Phineas semakin haus akan pujian dan ketenaran. Untuk memuaskan rasa haus akan pujian dan ketenaran itu, Phineas menjalin relasi dengan Philip Carlyle penulis skenario ternama dari keluarga kaya. Phineas membuat kerjasama dengan Carlyle agar pertunjukan Phineas terkesan berkelas sehingga orang kaya mau datang ke pertunjukan tersebut. Usaha ini tampaknya berhasil karena Phineas mulai masuk dalam pergaulan orang-orang kaya. Keberhasilan Carlyle yang menguntungkan Phineas yakni diundangnya Phineas dan teman-teman oleh Ratu Elisabeth ke Istana Buckingham. Pada jamuan Ratu Elisabeth tersebut, Phineas juga bertemu dengan seorang penyanyi soprano klasik yang dikenal sebagai “burung nightingale Swedia” Jenny Lind. Atas desakan Phineas, Carlyle mengenalkan Lind pada Phineas. Phineas berhasil meyakinkan Lind untuk mengadakan tur konser di Eropa.
Ambisi Phineas tidak terlepas dari latar belakang keluarga dan penolakan dari masyarakat kalangan atas. Kritikus teater yang menempatkannya pada “Pangeran Para Penipu” bukanlah tujuannya. Phineas ingin mendapat tempat di masyarakat kalangan atas. Ambisi tersebut merenggangkan komunikasi Phineas dengan Charity dan anak-anaknya. Charity merasa hancur atas sikap Phineas. Bagi Charity, apa yang dilakukan Phineas sudah cukup memberi kebahagiaan bagi dirinya dan anak-anak. Namun bagi Phineas hal itu belum cukup dan semua dilakukan demi anak-anaknya.
Teman-teman anehnya di pertunjukan juga semakin tidak mendapat tempat dalam diri Phineas. Phineas memberi tanggung jawab kepada Carlyle untuk mengurus pertunjukan dan para pemain sirkus tersebut. Para pemain sirkus merasa semakin tidak diperhatikan oleh Phineas. Hati mereka merasa hancur…”jangankan berbicara, menyapa saja pun tidak”. Phineas membuat pertunjukan sebagai alat untuk memperoleh dana yang dapat dipergunakan untuk membiaya tur konser Lind untuk kalangan masyarakat atas. Konser berhasil dengan baik di beberapa kota. Merasa cukup berhasil, dengan sombongnya Phineas mengusir orang tua Charity dari jamuan pasca konser Lind di kota. Phineas harus meninggalkan Charity dan anak-anak demi mendampingi Lind selama konser. Karena intensitas pertemuan selama konser, Lind jatuh hati pada Phineas. Phineas menyadari dampak buruk akibat perasaan Lind padanya. Phineas memutuskan untuk pulang dan meminta Lind untuk melanjutkan konser tanpa dirinya. Pada akhir konser sebelum Phineas pulang, Lind sengaja mencium Phineas di depan penonton sehingga menebarkan skandal melalui berita.

▶ **SOAL LATIHAN**
a. Tulis ulang dengan persis seluruh bagian teks tentang Phineas, mulai dari "Ambisi Phineas tidak" terus ke bawah sampai "dilakukan demi anak-anaknya.".
b. Dalam teks tentang Phineas, dengan julukan apa Jenny Lind dikenal?
c. Teruskan teks tentang Phineas, dimulai setelah kalimat terakhir yang ditampilkan.

▶ **CUPLIKAN DATA**
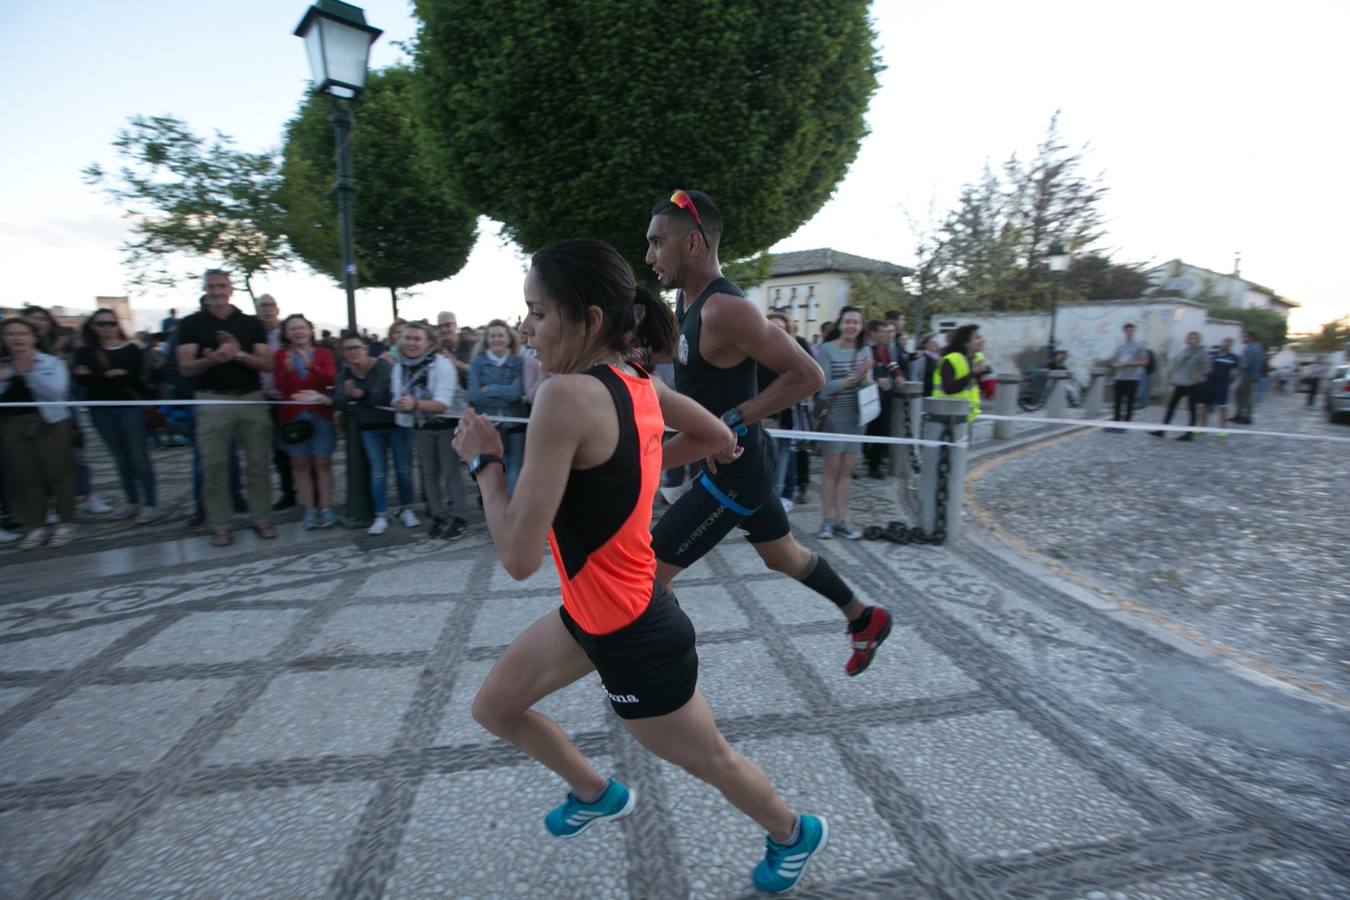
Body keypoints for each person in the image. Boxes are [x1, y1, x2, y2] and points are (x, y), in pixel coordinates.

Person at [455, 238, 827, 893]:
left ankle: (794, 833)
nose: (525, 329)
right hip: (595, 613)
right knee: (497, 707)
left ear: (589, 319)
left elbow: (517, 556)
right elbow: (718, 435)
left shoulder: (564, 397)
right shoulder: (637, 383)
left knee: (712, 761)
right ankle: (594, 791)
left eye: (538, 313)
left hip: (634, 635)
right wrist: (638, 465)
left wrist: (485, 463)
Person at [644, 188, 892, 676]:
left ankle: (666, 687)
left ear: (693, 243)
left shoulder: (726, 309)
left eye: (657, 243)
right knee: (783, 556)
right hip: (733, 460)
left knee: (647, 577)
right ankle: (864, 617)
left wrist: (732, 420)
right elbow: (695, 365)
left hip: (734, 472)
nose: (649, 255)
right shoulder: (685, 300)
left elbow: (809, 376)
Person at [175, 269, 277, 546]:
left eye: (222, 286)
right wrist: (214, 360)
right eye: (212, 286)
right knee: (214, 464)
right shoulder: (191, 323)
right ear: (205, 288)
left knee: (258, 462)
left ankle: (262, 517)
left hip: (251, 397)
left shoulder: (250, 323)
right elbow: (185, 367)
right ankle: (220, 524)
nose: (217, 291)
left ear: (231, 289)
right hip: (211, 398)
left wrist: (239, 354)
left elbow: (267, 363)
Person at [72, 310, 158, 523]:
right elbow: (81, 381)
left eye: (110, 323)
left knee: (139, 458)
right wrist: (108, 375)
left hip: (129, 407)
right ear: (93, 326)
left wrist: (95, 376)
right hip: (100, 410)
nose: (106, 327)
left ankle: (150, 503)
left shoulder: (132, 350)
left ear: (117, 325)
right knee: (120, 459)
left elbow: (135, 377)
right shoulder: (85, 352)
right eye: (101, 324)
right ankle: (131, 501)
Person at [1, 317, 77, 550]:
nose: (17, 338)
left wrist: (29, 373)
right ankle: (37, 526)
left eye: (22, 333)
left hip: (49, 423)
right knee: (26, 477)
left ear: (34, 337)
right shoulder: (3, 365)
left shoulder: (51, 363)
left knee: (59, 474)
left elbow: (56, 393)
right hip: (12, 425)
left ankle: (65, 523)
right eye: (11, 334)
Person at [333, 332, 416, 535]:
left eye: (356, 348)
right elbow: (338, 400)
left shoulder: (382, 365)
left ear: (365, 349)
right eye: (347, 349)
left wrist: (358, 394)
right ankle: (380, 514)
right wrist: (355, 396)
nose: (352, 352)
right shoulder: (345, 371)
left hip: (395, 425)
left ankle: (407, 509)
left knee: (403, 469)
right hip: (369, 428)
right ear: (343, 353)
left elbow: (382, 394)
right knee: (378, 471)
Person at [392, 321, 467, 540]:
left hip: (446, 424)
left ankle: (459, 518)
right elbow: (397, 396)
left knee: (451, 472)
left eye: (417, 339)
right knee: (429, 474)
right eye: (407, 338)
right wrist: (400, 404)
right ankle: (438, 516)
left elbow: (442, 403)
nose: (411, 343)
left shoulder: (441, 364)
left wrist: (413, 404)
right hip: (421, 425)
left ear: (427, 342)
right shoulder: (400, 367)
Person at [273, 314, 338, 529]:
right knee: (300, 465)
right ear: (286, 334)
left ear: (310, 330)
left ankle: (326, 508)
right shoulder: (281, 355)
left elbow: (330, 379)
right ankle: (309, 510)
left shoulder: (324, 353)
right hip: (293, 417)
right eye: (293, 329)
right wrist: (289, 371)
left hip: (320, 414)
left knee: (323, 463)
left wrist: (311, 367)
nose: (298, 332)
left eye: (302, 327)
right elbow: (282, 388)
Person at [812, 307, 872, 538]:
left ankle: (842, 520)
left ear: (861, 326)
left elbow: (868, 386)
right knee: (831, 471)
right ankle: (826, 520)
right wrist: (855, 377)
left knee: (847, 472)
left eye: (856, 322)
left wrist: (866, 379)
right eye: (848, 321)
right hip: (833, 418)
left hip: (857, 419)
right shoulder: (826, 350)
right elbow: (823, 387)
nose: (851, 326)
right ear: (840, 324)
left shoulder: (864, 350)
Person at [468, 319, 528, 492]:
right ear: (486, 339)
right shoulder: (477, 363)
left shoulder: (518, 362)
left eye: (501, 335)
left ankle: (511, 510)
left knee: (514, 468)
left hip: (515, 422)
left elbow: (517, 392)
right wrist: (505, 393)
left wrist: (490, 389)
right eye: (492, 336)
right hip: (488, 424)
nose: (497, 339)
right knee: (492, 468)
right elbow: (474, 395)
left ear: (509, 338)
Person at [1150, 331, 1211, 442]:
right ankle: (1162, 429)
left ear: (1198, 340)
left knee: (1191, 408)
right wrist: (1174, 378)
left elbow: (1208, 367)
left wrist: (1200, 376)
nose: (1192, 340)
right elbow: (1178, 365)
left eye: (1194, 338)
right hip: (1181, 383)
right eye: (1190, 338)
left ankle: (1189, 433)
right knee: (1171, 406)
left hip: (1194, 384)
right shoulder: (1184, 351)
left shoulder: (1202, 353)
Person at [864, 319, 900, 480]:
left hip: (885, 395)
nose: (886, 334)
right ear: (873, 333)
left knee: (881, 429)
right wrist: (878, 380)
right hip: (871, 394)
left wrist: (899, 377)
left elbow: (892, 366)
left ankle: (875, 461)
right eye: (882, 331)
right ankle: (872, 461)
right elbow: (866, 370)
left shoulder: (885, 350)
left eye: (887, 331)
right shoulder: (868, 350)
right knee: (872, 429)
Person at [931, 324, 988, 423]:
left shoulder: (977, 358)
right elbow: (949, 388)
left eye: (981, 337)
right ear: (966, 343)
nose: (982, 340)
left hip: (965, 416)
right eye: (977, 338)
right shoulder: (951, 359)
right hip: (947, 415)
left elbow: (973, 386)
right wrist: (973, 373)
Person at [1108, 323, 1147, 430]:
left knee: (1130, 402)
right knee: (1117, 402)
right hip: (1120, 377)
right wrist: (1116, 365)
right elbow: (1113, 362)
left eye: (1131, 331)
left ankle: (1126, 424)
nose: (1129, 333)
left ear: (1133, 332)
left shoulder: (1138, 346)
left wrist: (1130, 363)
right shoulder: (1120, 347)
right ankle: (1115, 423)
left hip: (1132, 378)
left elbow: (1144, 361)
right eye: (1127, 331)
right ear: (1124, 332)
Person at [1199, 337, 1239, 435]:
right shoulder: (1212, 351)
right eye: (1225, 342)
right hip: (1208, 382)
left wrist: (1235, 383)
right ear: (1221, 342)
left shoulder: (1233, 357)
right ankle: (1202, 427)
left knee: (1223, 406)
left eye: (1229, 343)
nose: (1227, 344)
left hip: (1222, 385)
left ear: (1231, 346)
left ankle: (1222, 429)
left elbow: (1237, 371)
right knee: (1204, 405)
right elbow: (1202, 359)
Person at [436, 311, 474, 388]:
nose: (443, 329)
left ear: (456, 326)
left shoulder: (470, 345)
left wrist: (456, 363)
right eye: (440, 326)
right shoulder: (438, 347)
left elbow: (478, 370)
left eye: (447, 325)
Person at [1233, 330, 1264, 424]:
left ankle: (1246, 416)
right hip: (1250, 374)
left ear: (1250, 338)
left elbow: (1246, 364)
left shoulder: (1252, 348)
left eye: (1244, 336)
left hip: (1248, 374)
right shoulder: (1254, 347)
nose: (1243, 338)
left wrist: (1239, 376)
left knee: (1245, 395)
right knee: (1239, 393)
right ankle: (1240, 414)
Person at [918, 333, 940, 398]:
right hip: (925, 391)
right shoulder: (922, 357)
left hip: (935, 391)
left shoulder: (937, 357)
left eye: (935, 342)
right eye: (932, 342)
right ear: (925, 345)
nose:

▶ **JAWABAN SOAL**
a.
Ambisi Phineas tidak terlepas dari latar belakang keluarga dan penolakan dari masyarakat kalangan atas. Kritikus teater yang menempatkannya pada “Pangeran Para Penipu” bukanlah tujuannya. Phineas ingin mendapat tempat di masyarakat kalangan atas. Ambisi tersebut merenggangkan komunikasi Phineas dengan Charity dan anak-anaknya. Charity merasa hancur atas sikap Phineas. Bagi Charity, apa yang dilakukan Phineas sudah cukup memberi kebahagiaan bagi dirinya dan anak-anak. Namun bagi Phineas hal itu belum cukup dan semua dilakukan demi anak-anaknya.

b. Jenny Lind dikenal sebagai “burung nightingale Swedia”.

c.
Kejatuhan…
Phineas kembali ke kotanya untuk menemui Charity dan anak-anaknya. Ketika sampai di kotanya, Phineas menemukan bahwa gedung pertunjukkannya habis terbakar karena beberapa pemabuk yang tidak suka dengan keberadaan pemain aneh di sirkus terlibat perkelahian dengan pemain sirkus. Carlyle menderita luka bakar akibat kebakaran itu.
Belum selesai meratapi kebakaran, Phineas diterpa isu skandal dengan Lind melalui media. Lind juga menghentikan tur konsernya sehingga meninggalkan hutang yang banyak buat Phineas. Phineas menjumpai Charity untuk menjelaskan keadaan yang sebenarnya. Phineas kembali ke rumah dan menjumpai Charity yang telah berkemas untuk pulang ke rumah orang tuanya. Usaha pertunjukkan yang dirintisnya hancur. Keluarga yang dimilikinyapun menghilang. Phineas meratapi hidupnya dengan mabuk-mabukan di kedai minuman.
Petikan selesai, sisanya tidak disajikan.